### Source passage
Universal life insurance can provide a solution to this problem. Like whole life, universal life is a permanent policy that remains in effect until you die. The policy allows you to increase and decrease the size of the death benefit. When you make an adjustment, the amount of your premium changes accordingly. Universal variable life insurance policies that combine the features of both universal and variable life insurance are also available.
The Benefits of Whole Life Insurance
Whole life insurance policies do have some advantages over term life insurance as outlined below.
Once a policy is in place, whole life insurance remains in effect unless you stop paying your premiums or cancel the policy. Life insurance policies typically require you to undergo a physical examination before acceptance. With whole life, you most likely will not have to complete another health questionnaire or undergo a physical again. Term life policies normally involve one or both with each renewal. If you develop a medical condition, you may be unable to renew your insurance, or the premium may greatly increase. You won't have to worry about this occurring with whole life.
With traditional whole life insurance, you pay the same premium over the life of the policy. Your age, changes in your health status and increases in cost of living won't impact how much you pay going forward. Term life insurance premiums may go up with each renewal. Whole life allows you to easily budget for premium payments both now and in the future.
The interest that you earn on the cash value of a life insurance policy is tax deferred — unlike many other investments that require you to pay tax on interest and dividends annually. When you die, the death benefit paid to your beneficiaries is usually not taxed. If you never make a withdrawal from the cash value of your policy, you could possibly pass on the lump sum and the interest earned when you die without ever paying tax.
Access to Cash
With whole life insurance, you can withdraw from the cash value of your account if you need to pay for a major expense or supplement your income. In addition, you may be able to borrow against the cash value of the policy by pledging it as collateral.

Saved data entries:
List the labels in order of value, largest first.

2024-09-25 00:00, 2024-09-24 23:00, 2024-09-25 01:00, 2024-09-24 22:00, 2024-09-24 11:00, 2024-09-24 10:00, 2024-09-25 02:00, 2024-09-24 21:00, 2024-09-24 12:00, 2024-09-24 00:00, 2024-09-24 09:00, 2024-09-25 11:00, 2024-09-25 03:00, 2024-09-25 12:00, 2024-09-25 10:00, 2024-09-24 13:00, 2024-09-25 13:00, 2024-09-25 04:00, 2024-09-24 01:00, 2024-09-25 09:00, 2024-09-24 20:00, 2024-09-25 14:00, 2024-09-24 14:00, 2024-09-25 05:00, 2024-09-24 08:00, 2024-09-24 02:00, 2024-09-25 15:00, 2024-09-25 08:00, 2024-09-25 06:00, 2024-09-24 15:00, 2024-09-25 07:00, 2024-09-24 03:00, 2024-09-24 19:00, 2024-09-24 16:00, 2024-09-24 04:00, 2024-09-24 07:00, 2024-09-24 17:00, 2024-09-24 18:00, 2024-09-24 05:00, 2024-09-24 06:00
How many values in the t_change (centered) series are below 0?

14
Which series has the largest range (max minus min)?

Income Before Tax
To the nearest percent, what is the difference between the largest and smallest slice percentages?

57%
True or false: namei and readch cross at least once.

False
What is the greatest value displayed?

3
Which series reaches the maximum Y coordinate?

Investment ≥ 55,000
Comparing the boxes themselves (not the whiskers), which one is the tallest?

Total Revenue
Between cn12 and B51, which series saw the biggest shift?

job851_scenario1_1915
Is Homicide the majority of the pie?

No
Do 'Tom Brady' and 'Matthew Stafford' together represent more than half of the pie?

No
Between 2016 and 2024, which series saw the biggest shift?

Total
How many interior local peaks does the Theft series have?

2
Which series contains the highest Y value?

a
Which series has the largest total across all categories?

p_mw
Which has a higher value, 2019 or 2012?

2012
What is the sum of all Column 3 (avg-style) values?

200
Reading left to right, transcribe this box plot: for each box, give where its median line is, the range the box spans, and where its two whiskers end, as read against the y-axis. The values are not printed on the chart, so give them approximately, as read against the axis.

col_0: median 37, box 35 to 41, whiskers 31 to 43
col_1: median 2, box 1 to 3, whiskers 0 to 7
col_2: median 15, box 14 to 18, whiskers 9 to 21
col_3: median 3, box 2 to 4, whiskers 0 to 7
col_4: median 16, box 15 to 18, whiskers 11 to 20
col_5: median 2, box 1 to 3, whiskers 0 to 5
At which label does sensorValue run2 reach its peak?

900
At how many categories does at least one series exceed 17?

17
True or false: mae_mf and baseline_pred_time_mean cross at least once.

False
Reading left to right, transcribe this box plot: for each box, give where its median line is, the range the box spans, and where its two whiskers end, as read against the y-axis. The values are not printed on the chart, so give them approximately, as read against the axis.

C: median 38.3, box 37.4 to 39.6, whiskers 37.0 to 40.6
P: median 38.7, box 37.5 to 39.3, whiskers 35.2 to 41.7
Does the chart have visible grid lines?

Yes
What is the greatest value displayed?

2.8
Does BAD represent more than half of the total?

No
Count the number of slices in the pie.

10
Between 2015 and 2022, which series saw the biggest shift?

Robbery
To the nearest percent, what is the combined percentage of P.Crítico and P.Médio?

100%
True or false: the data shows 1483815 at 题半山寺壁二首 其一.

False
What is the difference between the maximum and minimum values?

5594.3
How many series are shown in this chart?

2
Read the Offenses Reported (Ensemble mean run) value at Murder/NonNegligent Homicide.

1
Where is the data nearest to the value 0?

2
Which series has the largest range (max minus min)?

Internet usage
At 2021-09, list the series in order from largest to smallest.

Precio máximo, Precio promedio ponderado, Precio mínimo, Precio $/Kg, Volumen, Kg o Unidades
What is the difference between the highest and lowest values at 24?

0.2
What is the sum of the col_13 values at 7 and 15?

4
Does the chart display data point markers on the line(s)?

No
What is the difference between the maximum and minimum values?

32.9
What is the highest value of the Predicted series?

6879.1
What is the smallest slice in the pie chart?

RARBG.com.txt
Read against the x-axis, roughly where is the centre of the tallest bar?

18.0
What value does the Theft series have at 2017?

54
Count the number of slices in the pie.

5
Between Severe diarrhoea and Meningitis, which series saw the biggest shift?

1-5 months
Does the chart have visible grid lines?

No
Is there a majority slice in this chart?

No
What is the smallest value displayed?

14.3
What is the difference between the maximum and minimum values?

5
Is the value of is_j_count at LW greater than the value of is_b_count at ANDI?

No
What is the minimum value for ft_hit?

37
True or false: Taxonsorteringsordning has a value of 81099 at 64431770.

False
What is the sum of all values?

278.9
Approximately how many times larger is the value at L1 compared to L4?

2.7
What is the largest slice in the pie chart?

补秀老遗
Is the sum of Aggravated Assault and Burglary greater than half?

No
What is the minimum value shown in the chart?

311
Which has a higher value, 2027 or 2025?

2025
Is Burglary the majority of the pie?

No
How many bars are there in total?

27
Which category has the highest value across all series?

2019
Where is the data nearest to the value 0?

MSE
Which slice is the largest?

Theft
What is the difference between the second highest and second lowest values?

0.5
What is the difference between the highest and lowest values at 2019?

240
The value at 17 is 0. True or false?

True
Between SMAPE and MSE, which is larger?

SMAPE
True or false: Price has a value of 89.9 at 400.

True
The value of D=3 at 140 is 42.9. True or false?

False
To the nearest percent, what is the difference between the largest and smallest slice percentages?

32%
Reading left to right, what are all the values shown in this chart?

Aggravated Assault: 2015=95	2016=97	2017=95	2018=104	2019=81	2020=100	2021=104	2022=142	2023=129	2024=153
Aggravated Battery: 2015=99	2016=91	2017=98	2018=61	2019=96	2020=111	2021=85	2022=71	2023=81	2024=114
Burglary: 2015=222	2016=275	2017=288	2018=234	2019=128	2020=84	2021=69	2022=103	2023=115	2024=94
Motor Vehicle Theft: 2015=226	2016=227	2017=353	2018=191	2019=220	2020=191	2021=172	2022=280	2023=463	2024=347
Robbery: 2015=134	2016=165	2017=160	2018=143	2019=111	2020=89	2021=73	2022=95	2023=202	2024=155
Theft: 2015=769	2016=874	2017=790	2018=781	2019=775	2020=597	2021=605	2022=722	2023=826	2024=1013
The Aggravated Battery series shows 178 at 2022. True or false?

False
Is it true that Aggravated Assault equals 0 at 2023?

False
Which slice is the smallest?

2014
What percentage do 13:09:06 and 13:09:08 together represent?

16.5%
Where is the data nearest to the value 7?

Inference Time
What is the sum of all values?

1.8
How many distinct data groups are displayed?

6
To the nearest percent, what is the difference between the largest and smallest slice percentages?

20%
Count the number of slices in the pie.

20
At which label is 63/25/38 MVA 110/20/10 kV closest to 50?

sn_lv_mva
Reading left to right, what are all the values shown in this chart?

### Exercise brief
Pick up the passage on whole life insurance after its last sentence and write the next part. These items are separate material and are not part of the life insurance passage.

### Task result
What Is the Catch With Whole Life Insurance?
The benefits of whole life insurance may sound too good to be true, but there really isn't a catch. The main disadvantage of whole life is that you'll likely pay higher premiums. Also, you're likely to earn less interest on whole life insurance than other types of investments.
What Is Better: Term or Whole Life?
The type of life insurance that is right for you depends on several factors.
- How long you need insurance. If you only wish to be insured for a certain period, term is likely the better option.
- Your risk of health problems. If you're at an increased risk for developing a health condition or complications due to an existing condition, whole life might be the better choice.
- If your family situation may soon change. If you plan to have children or your kids will soon be ready to become financially independent, term life insurance or a universal whole life policy will give you the flexibility to adjust your death benefit accordingly.
- Your current income. If you only have a limited amount of money to spend on premiums, a term policy will usually allow you to get a bigger benefit for a lower price.
- If you have any other savings. Whole life insurance allows you to both build up savings and to pass a death benefit on to your family.
- Your tax situation. If you wish to lower your tax liability, whole life insurance may be right for you.